- Directed by: Chandrashekhar Srivasthav
- Written by: Chandrashekhar Srivasthav
- Produced by: R. Pramila
- Starring: Ajith; Kruthika; Deepika; Vijayalakshmi; Pavitra; Supritha;
- Cinematography: Cinetech Soori
- Edited by: S Soundar Rajan
- Music by: Arjun Janya
- Release date: 28 September 2008;
- Country: India
- Language: Kannada

= Patre Loves Padma =

2008 Indian film

Patre Loves Padma is a 2008 Indian Kannada-language romantic drama film directed by Chandrashekhar Srivasthav and starring newcomers Ajith, Kruthika, Deepika, Vijayalakshmi, Pavitra and Supritha.
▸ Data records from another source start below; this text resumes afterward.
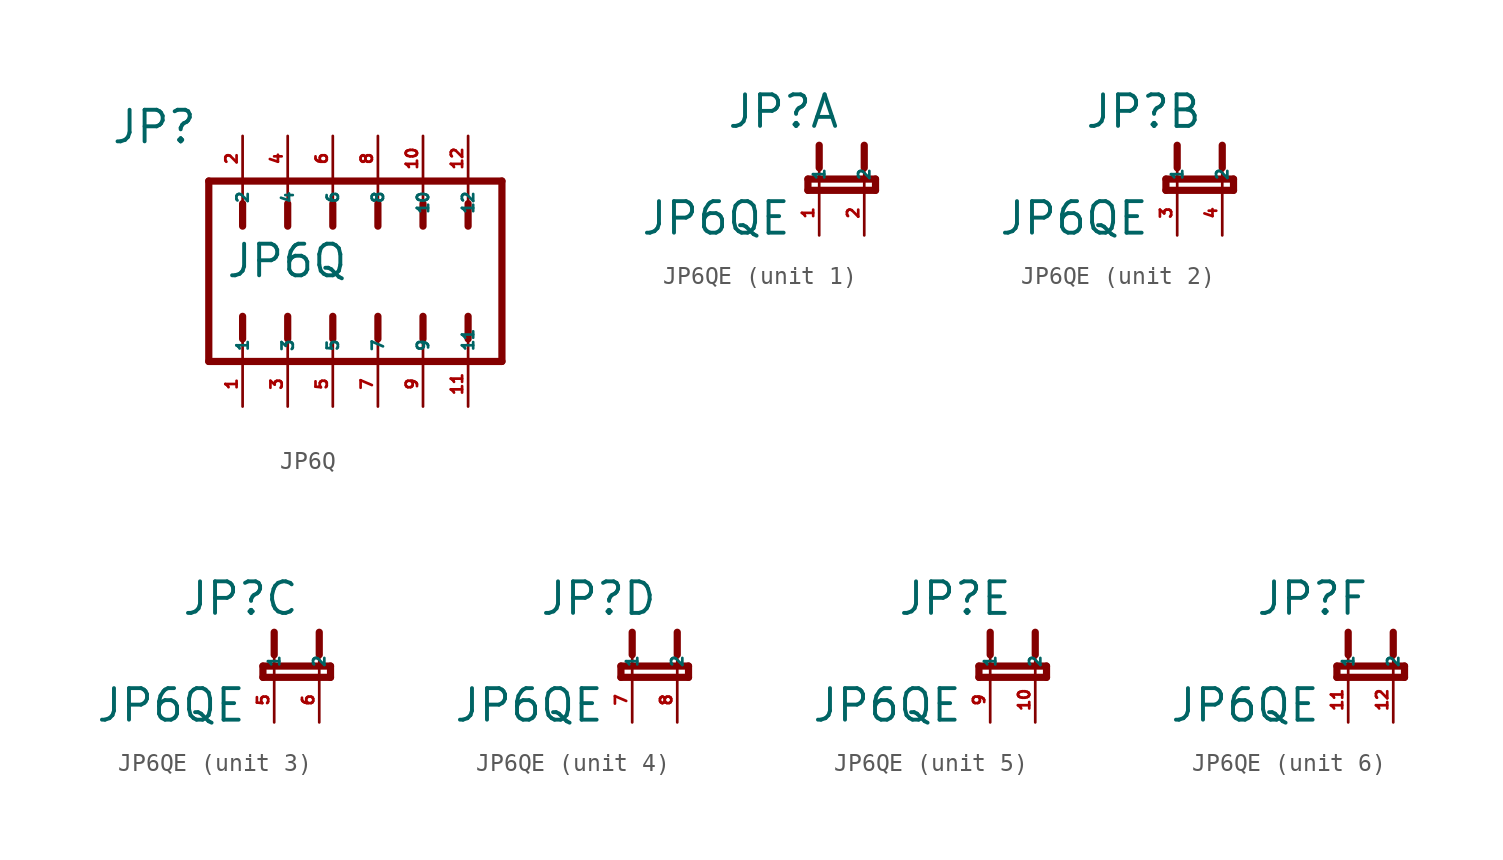
<source format=kicad_sym>
(kicad_symbol_lib
  (version 20220914)
  (generator kicad_symbol_editor)
  (symbol "JP6Q"
    (property "Reference" "JP"
      (at -15.062 7.087 0)
      (effects (font (size 1.778 1.778) (thickness 0.22)) (justify left bottom)))
    (property "Value" "JP6Q"
      (at -8.611 -0.457 0)
      (effects (font (size 1.778 1.778) (thickness 0.22)) (justify left bottom)))
    (symbol "JP6Q_1_1"
      (polyline (pts (xy -9.525 -5.08) (xy 6.985 -5.08)) (stroke (width 0.406) (type default)) (fill (type none)))
      (polyline (pts (xy -9.525 5.08) (xy -9.525 -5.08)) (stroke (width 0.406) (type default)) (fill (type none)))
      (polyline (pts (xy -7.62 -3.81) (xy -7.62 -5.08)) (stroke (width 0.152) (type default)) (fill (type none)))
      (polyline (pts (xy -7.62 -2.54) (xy -7.62 -3.81)) (stroke (width 0.406) (type default)) (fill (type none)))
      (polyline (pts (xy -7.62 2.54) (xy -7.62 3.81)) (stroke (width 0.406) (type default)) (fill (type none)))
      (polyline (pts (xy -7.62 3.81) (xy -7.62 5.08)) (stroke (width 0.152) (type default)) (fill (type none)))
      (polyline (pts (xy -5.08 -3.81) (xy -5.08 -5.08)) (stroke (width 0.152) (type default)) (fill (type none)))
      (polyline (pts (xy -5.08 -2.54) (xy -5.08 -3.81)) (stroke (width 0.406) (type default)) (fill (type none)))
      (polyline (pts (xy -5.08 2.54) (xy -5.08 3.81)) (stroke (width 0.406) (type default)) (fill (type none)))
      (polyline (pts (xy -5.08 3.81) (xy -5.08 5.08)) (stroke (width 0.152) (type default)) (fill (type none)))
      (polyline (pts (xy -2.54 -3.81) (xy -2.54 -5.08)) (stroke (width 0.152) (type default)) (fill (type none)))
      (polyline (pts (xy -2.54 -2.54) (xy -2.54 -3.81)) (stroke (width 0.406) (type default)) (fill (type none)))
      (polyline (pts (xy -2.54 2.54) (xy -2.54 3.81)) (stroke (width 0.406) (type default)) (fill (type none)))
      (polyline (pts (xy -2.54 3.81) (xy -2.54 5.08)) (stroke (width 0.152) (type default)) (fill (type none)))
      (polyline (pts (xy 0 -3.81) (xy 0 -5.08)) (stroke (width 0.152) (type default)) (fill (type none)))
      (polyline (pts (xy 0 -2.54) (xy 0 -3.81)) (stroke (width 0.406) (type default)) (fill (type none)))
      (polyline (pts (xy 0 2.54) (xy 0 3.81)) (stroke (width 0.406) (type default)) (fill (type none)))
      (polyline (pts (xy 0 3.81) (xy 0 5.08)) (stroke (width 0.152) (type default)) (fill (type none)))
      (polyline (pts (xy 2.54 -3.81) (xy 2.54 -5.08)) (stroke (width 0.152) (type default)) (fill (type none)))
      (polyline (pts (xy 2.54 -2.54) (xy 2.54 -3.81)) (stroke (width 0.406) (type default)) (fill (type none)))
      (polyline (pts (xy 2.54 2.54) (xy 2.54 3.81)) (stroke (width 0.406) (type default)) (fill (type none)))
      (polyline (pts (xy 2.54 3.81) (xy 2.54 5.08)) (stroke (width 0.152) (type default)) (fill (type none)))
      (polyline (pts (xy 5.08 -3.81) (xy 5.08 -5.08)) (stroke (width 0.152) (type default)) (fill (type none)))
      (polyline (pts (xy 5.08 -2.54) (xy 5.08 -3.81)) (stroke (width 0.406) (type default)) (fill (type none)))
      (polyline (pts (xy 5.08 2.54) (xy 5.08 3.81)) (stroke (width 0.406) (type default)) (fill (type none)))
      (polyline (pts (xy 5.08 3.81) (xy 5.08 5.08)) (stroke (width 0.152) (type default)) (fill (type none)))
      (polyline (pts (xy 6.985 -5.08) (xy 6.985 5.08)) (stroke (width 0.406) (type default)) (fill (type none)))
      (polyline (pts (xy 6.985 5.08) (xy -9.525 5.08)) (stroke (width 0.406) (type default)) (fill (type none)))
      (pin passive line (at -7.62 -7.62 90) (length 2.54) (name "1" (effects (font (size 0.635 0.635)))) (number "1" (effects (font (size 0.635 0.635)))))
      (pin passive line (at 2.54 7.62 270) (length 2.54) (name "10" (effects (font (size 0.635 0.635)))) (number "10" (effects (font (size 0.635 0.635)))))
      (pin passive line (at 5.08 -7.62 90) (length 2.54) (name "11" (effects (font (size 0.635 0.635)))) (number "11" (effects (font (size 0.635 0.635)))))
      (pin passive line (at 5.08 7.62 270) (length 2.54) (name "12" (effects (font (size 0.635 0.635)))) (number "12" (effects (font (size 0.635 0.635)))))
      (pin passive line (at -7.62 7.62 270) (length 2.54) (name "2" (effects (font (size 0.635 0.635)))) (number "2" (effects (font (size 0.635 0.635)))))
      (pin passive line (at -5.08 -7.62 90) (length 2.54) (name "3" (effects (font (size 0.635 0.635)))) (number "3" (effects (font (size 0.635 0.635)))))
      (pin passive line (at -5.08 7.62 270) (length 2.54) (name "4" (effects (font (size 0.635 0.635)))) (number "4" (effects (font (size 0.635 0.635)))))
      (pin passive line (at -2.54 -7.62 90) (length 2.54) (name "5" (effects (font (size 0.635 0.635)))) (number "5" (effects (font (size 0.635 0.635)))))
      (pin passive line (at -2.54 7.62 270) (length 2.54) (name "6" (effects (font (size 0.635 0.635)))) (number "6" (effects (font (size 0.635 0.635)))))
      (pin passive line (at 0 -7.62 90) (length 2.54) (name "7" (effects (font (size 0.635 0.635)))) (number "7" (effects (font (size 0.635 0.635)))))
      (pin passive line (at 0 7.62 270) (length 2.54) (name "8" (effects (font (size 0.635 0.635)))) (number "8" (effects (font (size 0.635 0.635)))))
      (pin passive line (at 2.54 -7.62 90) (length 2.54) (name "9" (effects (font (size 0.635 0.635)))) (number "9" (effects (font (size 0.635 0.635)))))))
  (symbol "JP6QE"
    (property "Reference" "JP"
      (at -5.258 3.404 0)
      (effects (font (size 1.778 1.778) (thickness 0.22)) (justify left bottom)))
    (property "Value" "JP6QE"
      (at -10.109 -2.616 0)
      (effects (font (size 1.778 1.778) (thickness 0.22)) (justify left bottom)))
    (symbol "JP6QE_1_0"
      (polyline (pts (xy -0.635 0) (xy 3.175 0)) (stroke (width 0.406) (type default)) (fill (type none)))
      (polyline (pts (xy -0.635 0.635) (xy -0.635 0)) (stroke (width 0.406) (type default)) (fill (type none)))
      (polyline (pts (xy 0 0) (xy 0 1.27)) (stroke (width 0.152) (type default)) (fill (type none)))
      (polyline (pts (xy 0 2.54) (xy 0 1.27)) (stroke (width 0.406) (type default)) (fill (type none)))
      (polyline (pts (xy 2.54 0) (xy 2.54 1.27)) (stroke (width 0.152) (type default)) (fill (type none)))
      (polyline (pts (xy 2.54 2.54) (xy 2.54 1.27)) (stroke (width 0.406) (type default)) (fill (type none)))
      (polyline (pts (xy 3.175 0) (xy 3.175 0.635)) (stroke (width 0.406) (type default)) (fill (type none)))
      (polyline (pts (xy 3.175 0.635) (xy -0.635 0.635)) (stroke (width 0.406) (type default)) (fill (type none)))
      (pin passive line (at 0 -2.54 90) (length 2.54) (name "1" (effects (font (size 0.635 0.635)))) (number "1" (effects (font (size 0.635 0.635)))))
      (pin passive line (at 2.54 -2.54 90) (length 2.54) (name "2" (effects (font (size 0.635 0.635)))) (number "2" (effects (font (size 0.635 0.635))))))
    (symbol "JP6QE_2_0"
      (polyline (pts (xy -0.635 0) (xy 3.175 0)) (stroke (width 0.406) (type default)) (fill (type none)))
      (polyline (pts (xy -0.635 0.635) (xy -0.635 0)) (stroke (width 0.406) (type default)) (fill (type none)))
      (polyline (pts (xy 0 0) (xy 0 1.27)) (stroke (width 0.152) (type default)) (fill (type none)))
      (polyline (pts (xy 0 2.54) (xy 0 1.27)) (stroke (width 0.406) (type default)) (fill (type none)))
      (polyline (pts (xy 2.54 0) (xy 2.54 1.27)) (stroke (width 0.152) (type default)) (fill (type none)))
      (polyline (pts (xy 2.54 2.54) (xy 2.54 1.27)) (stroke (width 0.406) (type default)) (fill (type none)))
      (polyline (pts (xy 3.175 0) (xy 3.175 0.635)) (stroke (width 0.406) (type default)) (fill (type none)))
      (polyline (pts (xy 3.175 0.635) (xy -0.635 0.635)) (stroke (width 0.406) (type default)) (fill (type none)))
      (pin passive line (at 0 -2.54 90) (length 2.54) (name "1" (effects (font (size 0.635 0.635)))) (number "3" (effects (font (size 0.635 0.635)))))
      (pin passive line (at 2.54 -2.54 90) (length 2.54) (name "2" (effects (font (size 0.635 0.635)))) (number "4" (effects (font (size 0.635 0.635))))))
    (symbol "JP6QE_3_0"
      (polyline (pts (xy -0.635 0) (xy 3.175 0)) (stroke (width 0.406) (type default)) (fill (type none)))
      (polyline (pts (xy -0.635 0.635) (xy -0.635 0)) (stroke (width 0.406) (type default)) (fill (type none)))
      (polyline (pts (xy 0 0) (xy 0 1.27)) (stroke (width 0.152) (type default)) (fill (type none)))
      (polyline (pts (xy 0 2.54) (xy 0 1.27)) (stroke (width 0.406) (type default)) (fill (type none)))
      (polyline (pts (xy 2.54 0) (xy 2.54 1.27)) (stroke (width 0.152) (type default)) (fill (type none)))
      (polyline (pts (xy 2.54 2.54) (xy 2.54 1.27)) (stroke (width 0.406) (type default)) (fill (type none)))
      (polyline (pts (xy 3.175 0) (xy 3.175 0.635)) (stroke (width 0.406) (type default)) (fill (type none)))
      (polyline (pts (xy 3.175 0.635) (xy -0.635 0.635)) (stroke (width 0.406) (type default)) (fill (type none)))
      (pin passive line (at 0 -2.54 90) (length 2.54) (name "1" (effects (font (size 0.635 0.635)))) (number "5" (effects (font (size 0.635 0.635)))))
      (pin passive line (at 2.54 -2.54 90) (length 2.54) (name "2" (effects (font (size 0.635 0.635)))) (number "6" (effects (font (size 0.635 0.635))))))
    (symbol "JP6QE_4_0"
      (polyline (pts (xy -0.635 0) (xy 3.175 0)) (stroke (width 0.406) (type default)) (fill (type none)))
      (polyline (pts (xy -0.635 0.635) (xy -0.635 0)) (stroke (width 0.406) (type default)) (fill (type none)))
      (polyline (pts (xy 0 0) (xy 0 1.27)) (stroke (width 0.152) (type default)) (fill (type none)))
      (polyline (pts (xy 0 2.54) (xy 0 1.27)) (stroke (width 0.406) (type default)) (fill (type none)))
      (polyline (pts (xy 2.54 0) (xy 2.54 1.27)) (stroke (width 0.152) (type default)) (fill (type none)))
      (polyline (pts (xy 2.54 2.54) (xy 2.54 1.27)) (stroke (width 0.406) (type default)) (fill (type none)))
      (polyline (pts (xy 3.175 0) (xy 3.175 0.635)) (stroke (width 0.406) (type default)) (fill (type none)))
      (polyline (pts (xy 3.175 0.635) (xy -0.635 0.635)) (stroke (width 0.406) (type default)) (fill (type none)))
      (pin passive line (at 0 -2.54 90) (length 2.54) (name "1" (effects (font (size 0.635 0.635)))) (number "7" (effects (font (size 0.635 0.635)))))
      (pin passive line (at 2.54 -2.54 90) (length 2.54) (name "2" (effects (font (size 0.635 0.635)))) (number "8" (effects (font (size 0.635 0.635))))))
    (symbol "JP6QE_5_0"
      (polyline (pts (xy -0.635 0) (xy 3.175 0)) (stroke (width 0.406) (type default)) (fill (type none)))
      (polyline (pts (xy -0.635 0.635) (xy -0.635 0)) (stroke (width 0.406) (type default)) (fill (type none)))
      (polyline (pts (xy 0 0) (xy 0 1.27)) (stroke (width 0.152) (type default)) (fill (type none)))
      (polyline (pts (xy 0 2.54) (xy 0 1.27)) (stroke (width 0.406) (type default)) (fill (type none)))
      (polyline (pts (xy 2.54 0) (xy 2.54 1.27)) (stroke (width 0.152) (type default)) (fill (type none)))
      (polyline (pts (xy 2.54 2.54) (xy 2.54 1.27)) (stroke (width 0.406) (type default)) (fill (type none)))
      (polyline (pts (xy 3.175 0) (xy 3.175 0.635)) (stroke (width 0.406) (type default)) (fill (type none)))
      (polyline (pts (xy 3.175 0.635) (xy -0.635 0.635)) (stroke (width 0.406) (type default)) (fill (type none)))
      (pin passive line (at 2.54 -2.54 90) (length 2.54) (name "2" (effects (font (size 0.635 0.635)))) (number "10" (effects (font (size 0.635 0.635)))))
      (pin passive line (at 0 -2.54 90) (length 2.54) (name "1" (effects (font (size 0.635 0.635)))) (number "9" (effects (font (size 0.635 0.635))))))
    (symbol "JP6QE_6_0"
      (polyline (pts (xy -0.635 0) (xy 3.175 0)) (stroke (width 0.406) (type default)) (fill (type none)))
      (polyline (pts (xy -0.635 0.635) (xy -0.635 0)) (stroke (width 0.406) (type default)) (fill (type none)))
      (polyline (pts (xy 0 0) (xy 0 1.27)) (stroke (width 0.152) (type default)) (fill (type none)))
      (polyline (pts (xy 0 2.54) (xy 0 1.27)) (stroke (width 0.406) (type default)) (fill (type none)))
      (polyline (pts (xy 2.54 0) (xy 2.54 1.27)) (stroke (width 0.152) (type default)) (fill (type none)))
      (polyline (pts (xy 2.54 2.54) (xy 2.54 1.27)) (stroke (width 0.406) (type default)) (fill (type none)))
      (polyline (pts (xy 3.175 0) (xy 3.175 0.635)) (stroke (width 0.406) (type default)) (fill (type none)))
      (polyline (pts (xy 3.175 0.635) (xy -0.635 0.635)) (stroke (width 0.406) (type default)) (fill (type none)))
      (pin passive line (at 0 -2.54 90) (length 2.54) (name "1" (effects (font (size 0.635 0.635)))) (number "11" (effects (font (size 0.635 0.635)))))
      (pin passive line (at 2.54 -2.54 90) (length 2.54) (name "2" (effects (font (size 0.635 0.635)))) (number "12" (effects (font (size 0.635 0.635))))))))
</source>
The film was a box office failure, and is known for some of its songs by Arjun Janya. After this film, Ajith was known as Patre Ajith.

== Cast ==
- Ajith as Patre
- Kruttika Ravindra as Padma
- Deepika as Padma
- Vijayalakshmi as Padma
- Pavitra as Padma
- Supritha as Padma
- Loknath
- Ramesh Bhat
- Girija Lokesh

==Production==
The five actresses named Padma are Kruthika, Deepika (Zee Kannada anchor), Vijayalakshmi (acted in Uda (2009)), Pavitra and Supritha. They span the age range of ten to twenty.
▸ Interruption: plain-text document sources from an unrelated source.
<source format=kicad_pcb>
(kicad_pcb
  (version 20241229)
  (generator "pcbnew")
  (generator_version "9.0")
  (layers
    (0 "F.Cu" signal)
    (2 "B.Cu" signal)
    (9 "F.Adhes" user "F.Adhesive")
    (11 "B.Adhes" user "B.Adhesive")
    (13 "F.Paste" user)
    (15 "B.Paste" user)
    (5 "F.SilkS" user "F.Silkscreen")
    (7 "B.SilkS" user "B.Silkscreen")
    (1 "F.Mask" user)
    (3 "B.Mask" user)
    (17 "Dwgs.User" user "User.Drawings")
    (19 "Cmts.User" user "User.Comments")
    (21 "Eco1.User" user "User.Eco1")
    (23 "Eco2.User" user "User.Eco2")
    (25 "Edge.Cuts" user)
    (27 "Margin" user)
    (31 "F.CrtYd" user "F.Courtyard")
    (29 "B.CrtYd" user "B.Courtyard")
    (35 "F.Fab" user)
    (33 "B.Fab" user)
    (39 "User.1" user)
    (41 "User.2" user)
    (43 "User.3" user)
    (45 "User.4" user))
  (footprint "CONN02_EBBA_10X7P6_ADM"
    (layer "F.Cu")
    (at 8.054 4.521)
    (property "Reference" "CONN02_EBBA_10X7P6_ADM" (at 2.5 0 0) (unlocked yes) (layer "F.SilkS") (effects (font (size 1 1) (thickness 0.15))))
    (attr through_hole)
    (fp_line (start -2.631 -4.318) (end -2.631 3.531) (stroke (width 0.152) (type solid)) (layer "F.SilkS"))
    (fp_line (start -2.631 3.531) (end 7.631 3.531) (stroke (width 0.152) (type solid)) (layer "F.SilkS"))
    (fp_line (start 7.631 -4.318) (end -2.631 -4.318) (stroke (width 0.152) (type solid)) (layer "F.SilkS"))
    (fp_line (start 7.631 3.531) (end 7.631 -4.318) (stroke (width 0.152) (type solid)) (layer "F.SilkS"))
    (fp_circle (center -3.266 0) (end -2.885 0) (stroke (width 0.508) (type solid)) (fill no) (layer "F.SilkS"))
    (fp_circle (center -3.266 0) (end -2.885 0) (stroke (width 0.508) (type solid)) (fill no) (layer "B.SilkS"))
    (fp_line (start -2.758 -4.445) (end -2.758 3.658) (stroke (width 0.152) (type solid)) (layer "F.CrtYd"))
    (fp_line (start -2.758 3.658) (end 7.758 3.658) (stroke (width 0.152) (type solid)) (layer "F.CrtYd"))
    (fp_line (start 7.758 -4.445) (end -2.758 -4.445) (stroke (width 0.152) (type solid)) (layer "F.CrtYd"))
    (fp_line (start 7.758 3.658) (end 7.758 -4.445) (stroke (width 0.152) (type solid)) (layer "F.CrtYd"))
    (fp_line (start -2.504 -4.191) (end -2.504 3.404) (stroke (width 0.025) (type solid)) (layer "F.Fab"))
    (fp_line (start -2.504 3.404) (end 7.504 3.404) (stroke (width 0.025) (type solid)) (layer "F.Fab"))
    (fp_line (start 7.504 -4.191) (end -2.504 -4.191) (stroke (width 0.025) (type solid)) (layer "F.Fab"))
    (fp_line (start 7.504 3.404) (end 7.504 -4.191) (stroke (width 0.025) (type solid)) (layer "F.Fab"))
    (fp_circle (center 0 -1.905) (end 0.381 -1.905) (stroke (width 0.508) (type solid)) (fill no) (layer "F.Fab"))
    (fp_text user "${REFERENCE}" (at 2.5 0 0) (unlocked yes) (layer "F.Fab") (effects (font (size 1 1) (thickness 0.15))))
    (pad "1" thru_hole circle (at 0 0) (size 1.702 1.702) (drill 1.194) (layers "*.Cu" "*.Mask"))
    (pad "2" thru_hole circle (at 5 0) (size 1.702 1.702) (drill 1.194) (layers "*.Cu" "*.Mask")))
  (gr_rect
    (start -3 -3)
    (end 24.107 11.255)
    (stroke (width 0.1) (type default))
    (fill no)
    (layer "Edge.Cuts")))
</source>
The film was produced by Ajith's mother, R. Pramila, who was the president of the Bangalore BJP Mahila Morcha. Twenty-three films were given a subsidy based on content. This film was given a subsidy of ₹1000000 rupees despite not being in the list.

==Music==

Track listing
| No. | Title | Singer(s) | Length |
|---|---|---|---|
| 1. | "Hingyaake" | Srinivas, K. S. Chithra, Anuradha Sriram | 5:30 |
| 2. | "Elli Anta" | Gururaj Hoskote, Chaitra H. G. | 5:27 |
| 3. | "Hey Hudugi" | Rajesh Krishnan, Nanditha | 5:02 |
| 4. | "Kai Mugive" | Srinivas | 3:11 |
| 5. | "Novina Butti" | Shankar Mahadevan | 2:58 |
| 6. | "Paadu Nodiro" | C. Ashwath, B. Jayashree, Shankar Shanubog | 5:08 |
| Total length: |  |  | 27:16 |

== Reception ==
A critic from Bangalore Mirror wrote that "Expect a test of patience when you watch the film". A critic from Rediff.com wrote that "Simply put, the film is a big disappointment". Film critic R. G. Vijayasarathy of IANS wrote that "The film belies all expectations and is a third degree torture for the audience".